Supplied text:
****************************************
WIP symbolic indexing

ColtAllen · ColtAllen · commit b957333c4bf0 · 2025-06-20T13:57:32.000-06:00
diff --git a/pymc_extras/distributions/discrete.py b/pymc_extras/distributions/discrete.py
@@ -401,70 +401,63 @@ def dist(cls, mu1, mu2, **kwargs):
             **kwargs,
         )
 
-# TODO: C expressions are not correct. Both value and covariate broadcasting must be handled.
+
 class GrassiaIIGeometricRV(RandomVariable):
     name = "g2g"
     signature = "(),(),()->()"
 
     dtype = "int64"
     _print_name = ("GrassiaIIGeometric", "\\operatorname{GrassiaIIGeometric}")
 
-    def __call__(self, r, alpha, time_covariates_sum=None, size=None, **kwargs):
-        return super().__call__(r, alpha, time_covariates_sum, size=size, **kwargs)
+    def __call__(self, r, alpha, time_covariate_vector=None, size=None, **kwargs):
+        return super().__call__(r, alpha, time_covariate_vector, size=size, **kwargs)
 
     @classmethod
-    def rng_fn(cls, rng, r, alpha, time_covariates_sum, size):
-        if time_covariates_sum is None:
-            time_covariates_sum = np.array(0)
+    def rng_fn(cls, rng, r, alpha, time_covariate_vector, size):
+        # Handle None case for time_covariate_vector
+        if time_covariate_vector is None:
+            time_covariate_vector = 0.0
+
+        # Convert inputs to numpy arrays - these should be concrete values
+        r = np.asarray(r, dtype=np.float64)
+        alpha = np.asarray(alpha, dtype=np.float64)
+        time_covariate_vector = np.asarray(time_covariate_vector, dtype=np.float64)
+
+        # Determine output size
         if size is None:
-            size = np.broadcast_shapes(r.shape, alpha.shape, time_covariates_sum.shape)
+            size = np.broadcast_shapes(r.shape, alpha.shape, time_covariate_vector.shape)
 
+        # Broadcast parameters to the output size
         r = np.broadcast_to(r, size)
         alpha = np.broadcast_to(alpha, size)
-        time_covariates_sum = np.broadcast_to(time_covariates_sum, size)
-
-        # Calculate exp(time_covariates_sum) for all samples
-        exp_time_covar_sum = np.exp(time_covariates_sum)
****************************************
Dataset:

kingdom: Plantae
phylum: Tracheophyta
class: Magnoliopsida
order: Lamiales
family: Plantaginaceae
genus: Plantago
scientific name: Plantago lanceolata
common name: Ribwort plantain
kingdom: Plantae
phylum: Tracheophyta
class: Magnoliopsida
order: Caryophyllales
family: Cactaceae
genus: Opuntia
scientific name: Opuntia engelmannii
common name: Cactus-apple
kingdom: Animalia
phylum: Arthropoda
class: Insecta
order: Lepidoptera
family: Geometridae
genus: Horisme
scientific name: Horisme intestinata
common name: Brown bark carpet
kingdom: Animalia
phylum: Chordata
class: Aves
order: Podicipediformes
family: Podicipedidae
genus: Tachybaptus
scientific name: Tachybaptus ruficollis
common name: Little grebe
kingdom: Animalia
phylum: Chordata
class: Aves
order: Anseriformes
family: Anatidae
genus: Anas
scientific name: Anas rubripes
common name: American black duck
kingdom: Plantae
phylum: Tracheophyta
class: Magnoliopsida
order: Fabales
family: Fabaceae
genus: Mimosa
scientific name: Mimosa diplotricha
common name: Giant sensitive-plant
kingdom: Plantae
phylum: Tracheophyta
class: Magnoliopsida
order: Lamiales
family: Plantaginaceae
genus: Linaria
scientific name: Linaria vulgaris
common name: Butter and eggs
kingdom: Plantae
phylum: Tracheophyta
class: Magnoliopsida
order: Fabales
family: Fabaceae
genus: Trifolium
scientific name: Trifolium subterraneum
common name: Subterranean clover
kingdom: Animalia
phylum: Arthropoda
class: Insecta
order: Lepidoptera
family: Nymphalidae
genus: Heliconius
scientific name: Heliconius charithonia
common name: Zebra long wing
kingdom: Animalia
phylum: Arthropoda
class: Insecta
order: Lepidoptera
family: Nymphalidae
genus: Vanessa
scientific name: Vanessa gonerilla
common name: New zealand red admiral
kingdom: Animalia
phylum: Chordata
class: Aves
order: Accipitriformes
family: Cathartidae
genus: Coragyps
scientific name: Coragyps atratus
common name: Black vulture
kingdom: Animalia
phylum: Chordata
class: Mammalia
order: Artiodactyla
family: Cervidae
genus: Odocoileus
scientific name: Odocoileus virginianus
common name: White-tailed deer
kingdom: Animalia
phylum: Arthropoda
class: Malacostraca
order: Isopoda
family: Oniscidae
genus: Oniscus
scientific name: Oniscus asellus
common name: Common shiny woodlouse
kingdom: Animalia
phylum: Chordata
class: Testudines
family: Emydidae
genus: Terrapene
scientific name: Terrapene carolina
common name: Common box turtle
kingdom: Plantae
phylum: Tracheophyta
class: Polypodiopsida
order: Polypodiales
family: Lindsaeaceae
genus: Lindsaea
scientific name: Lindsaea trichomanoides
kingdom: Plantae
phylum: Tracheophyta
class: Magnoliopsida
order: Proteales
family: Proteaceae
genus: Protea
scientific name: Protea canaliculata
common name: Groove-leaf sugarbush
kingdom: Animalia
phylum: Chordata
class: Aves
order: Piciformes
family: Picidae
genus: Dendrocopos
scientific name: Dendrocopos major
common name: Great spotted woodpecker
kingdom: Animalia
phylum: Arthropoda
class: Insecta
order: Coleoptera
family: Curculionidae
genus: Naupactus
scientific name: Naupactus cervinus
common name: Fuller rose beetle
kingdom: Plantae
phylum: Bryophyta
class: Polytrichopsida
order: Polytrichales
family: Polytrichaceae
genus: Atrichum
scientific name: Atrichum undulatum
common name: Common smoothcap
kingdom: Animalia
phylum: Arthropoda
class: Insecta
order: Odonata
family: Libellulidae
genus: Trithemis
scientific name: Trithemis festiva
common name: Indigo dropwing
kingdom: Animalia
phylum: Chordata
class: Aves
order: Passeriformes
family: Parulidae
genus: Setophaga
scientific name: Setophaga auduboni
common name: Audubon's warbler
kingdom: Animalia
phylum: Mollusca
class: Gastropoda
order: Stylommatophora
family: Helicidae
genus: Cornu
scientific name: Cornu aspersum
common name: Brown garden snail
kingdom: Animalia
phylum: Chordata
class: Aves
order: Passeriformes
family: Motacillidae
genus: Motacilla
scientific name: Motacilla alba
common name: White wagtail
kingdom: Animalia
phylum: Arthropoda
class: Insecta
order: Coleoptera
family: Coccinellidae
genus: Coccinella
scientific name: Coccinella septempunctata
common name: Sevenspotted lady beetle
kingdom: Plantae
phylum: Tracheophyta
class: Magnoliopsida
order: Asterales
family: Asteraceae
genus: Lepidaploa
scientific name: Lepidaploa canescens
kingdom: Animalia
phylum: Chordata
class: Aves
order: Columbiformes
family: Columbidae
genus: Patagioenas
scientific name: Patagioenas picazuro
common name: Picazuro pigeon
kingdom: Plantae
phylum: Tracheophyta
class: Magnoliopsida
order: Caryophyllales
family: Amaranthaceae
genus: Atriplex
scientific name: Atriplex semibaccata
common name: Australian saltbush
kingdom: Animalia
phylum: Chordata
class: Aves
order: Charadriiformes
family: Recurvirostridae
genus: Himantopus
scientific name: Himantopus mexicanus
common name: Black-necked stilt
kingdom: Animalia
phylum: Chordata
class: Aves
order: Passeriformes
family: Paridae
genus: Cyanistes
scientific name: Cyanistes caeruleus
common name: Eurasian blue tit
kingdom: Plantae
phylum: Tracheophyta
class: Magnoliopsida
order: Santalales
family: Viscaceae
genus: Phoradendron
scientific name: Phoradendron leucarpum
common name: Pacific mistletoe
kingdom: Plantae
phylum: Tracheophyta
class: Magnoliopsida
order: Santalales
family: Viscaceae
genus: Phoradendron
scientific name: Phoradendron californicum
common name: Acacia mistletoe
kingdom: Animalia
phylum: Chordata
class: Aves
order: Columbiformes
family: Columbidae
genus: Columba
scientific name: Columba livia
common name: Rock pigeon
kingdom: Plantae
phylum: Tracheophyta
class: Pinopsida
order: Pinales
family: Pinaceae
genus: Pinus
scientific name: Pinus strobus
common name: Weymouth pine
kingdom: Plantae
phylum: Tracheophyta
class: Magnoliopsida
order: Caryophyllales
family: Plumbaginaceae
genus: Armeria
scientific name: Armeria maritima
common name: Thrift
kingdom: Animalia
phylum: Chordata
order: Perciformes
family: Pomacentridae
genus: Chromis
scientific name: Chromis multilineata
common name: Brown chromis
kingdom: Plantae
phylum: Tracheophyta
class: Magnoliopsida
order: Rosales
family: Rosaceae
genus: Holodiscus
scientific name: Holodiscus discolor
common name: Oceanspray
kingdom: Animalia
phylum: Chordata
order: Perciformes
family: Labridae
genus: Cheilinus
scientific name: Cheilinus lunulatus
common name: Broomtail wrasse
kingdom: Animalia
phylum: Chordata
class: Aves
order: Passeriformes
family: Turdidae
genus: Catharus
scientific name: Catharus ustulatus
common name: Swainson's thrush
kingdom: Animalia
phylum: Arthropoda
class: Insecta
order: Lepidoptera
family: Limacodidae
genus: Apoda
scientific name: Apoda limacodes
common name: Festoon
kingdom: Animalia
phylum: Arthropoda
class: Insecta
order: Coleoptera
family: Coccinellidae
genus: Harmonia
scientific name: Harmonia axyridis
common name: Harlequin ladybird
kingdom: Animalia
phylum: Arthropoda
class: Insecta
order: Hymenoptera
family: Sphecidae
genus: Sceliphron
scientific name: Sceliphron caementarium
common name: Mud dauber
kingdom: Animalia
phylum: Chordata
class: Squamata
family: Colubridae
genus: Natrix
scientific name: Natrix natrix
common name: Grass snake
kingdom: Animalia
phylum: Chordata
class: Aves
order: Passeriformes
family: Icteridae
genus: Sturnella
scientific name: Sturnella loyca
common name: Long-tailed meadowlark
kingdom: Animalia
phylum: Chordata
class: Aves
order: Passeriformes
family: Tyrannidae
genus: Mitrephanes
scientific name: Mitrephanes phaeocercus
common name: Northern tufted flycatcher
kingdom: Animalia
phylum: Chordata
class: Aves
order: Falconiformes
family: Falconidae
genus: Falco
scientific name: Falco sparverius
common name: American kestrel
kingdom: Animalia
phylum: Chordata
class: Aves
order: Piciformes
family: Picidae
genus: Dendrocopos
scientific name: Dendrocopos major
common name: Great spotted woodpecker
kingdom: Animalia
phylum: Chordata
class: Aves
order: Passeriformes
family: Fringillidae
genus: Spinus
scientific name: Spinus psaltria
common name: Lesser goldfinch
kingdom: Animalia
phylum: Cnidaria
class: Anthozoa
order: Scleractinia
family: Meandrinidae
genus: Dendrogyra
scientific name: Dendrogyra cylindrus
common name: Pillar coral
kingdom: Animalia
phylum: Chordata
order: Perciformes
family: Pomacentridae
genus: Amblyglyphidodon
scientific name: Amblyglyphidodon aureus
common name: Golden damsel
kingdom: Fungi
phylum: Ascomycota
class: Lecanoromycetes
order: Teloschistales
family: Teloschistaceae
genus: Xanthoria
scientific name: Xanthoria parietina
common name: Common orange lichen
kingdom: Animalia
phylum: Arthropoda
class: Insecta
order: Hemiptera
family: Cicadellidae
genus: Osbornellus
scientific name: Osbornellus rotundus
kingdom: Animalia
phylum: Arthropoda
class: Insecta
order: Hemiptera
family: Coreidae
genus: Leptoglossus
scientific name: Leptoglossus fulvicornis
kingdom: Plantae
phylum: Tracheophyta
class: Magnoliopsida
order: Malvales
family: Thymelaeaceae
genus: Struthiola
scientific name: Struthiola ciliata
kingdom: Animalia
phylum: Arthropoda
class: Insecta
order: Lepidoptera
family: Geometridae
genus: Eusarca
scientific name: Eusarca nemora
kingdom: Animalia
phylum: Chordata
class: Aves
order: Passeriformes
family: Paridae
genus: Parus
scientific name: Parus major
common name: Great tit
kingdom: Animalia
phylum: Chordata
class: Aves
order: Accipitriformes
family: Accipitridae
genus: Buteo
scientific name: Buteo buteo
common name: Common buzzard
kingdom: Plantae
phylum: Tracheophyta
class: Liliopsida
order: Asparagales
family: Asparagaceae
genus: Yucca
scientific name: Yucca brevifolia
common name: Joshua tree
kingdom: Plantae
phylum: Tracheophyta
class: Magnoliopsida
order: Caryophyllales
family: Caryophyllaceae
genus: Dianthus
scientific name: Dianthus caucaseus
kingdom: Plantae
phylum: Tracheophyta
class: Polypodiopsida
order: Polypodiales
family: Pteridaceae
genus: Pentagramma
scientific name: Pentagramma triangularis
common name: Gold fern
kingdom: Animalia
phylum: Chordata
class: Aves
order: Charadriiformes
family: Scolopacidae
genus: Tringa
****************************************
Short task:
Rewrite the commit diff between "-# TODO: C expressions" and "time_covariates_sum, size=size, **kwargs)", inclusive, replacing "int64" with "int32". The data above comes from a separate source than the commit diff.

Written response:
-# TODO: C expressions are not correct. Both value and covariate broadcasting must be handled.
+
 class GrassiaIIGeometricRV(RandomVariable):
     name = "g2g"
     signature = "(),(),()->()"
 
     dtype = "int32"
     _print_name = ("GrassiaIIGeometric", "\\operatorname{GrassiaIIGeometric}")
 
-    def __call__(self, r, alpha, time_covariates_sum=None, size=None, **kwargs):
-        return super().__call__(r, alpha, time_covariates_sum, size=size, **kwargs)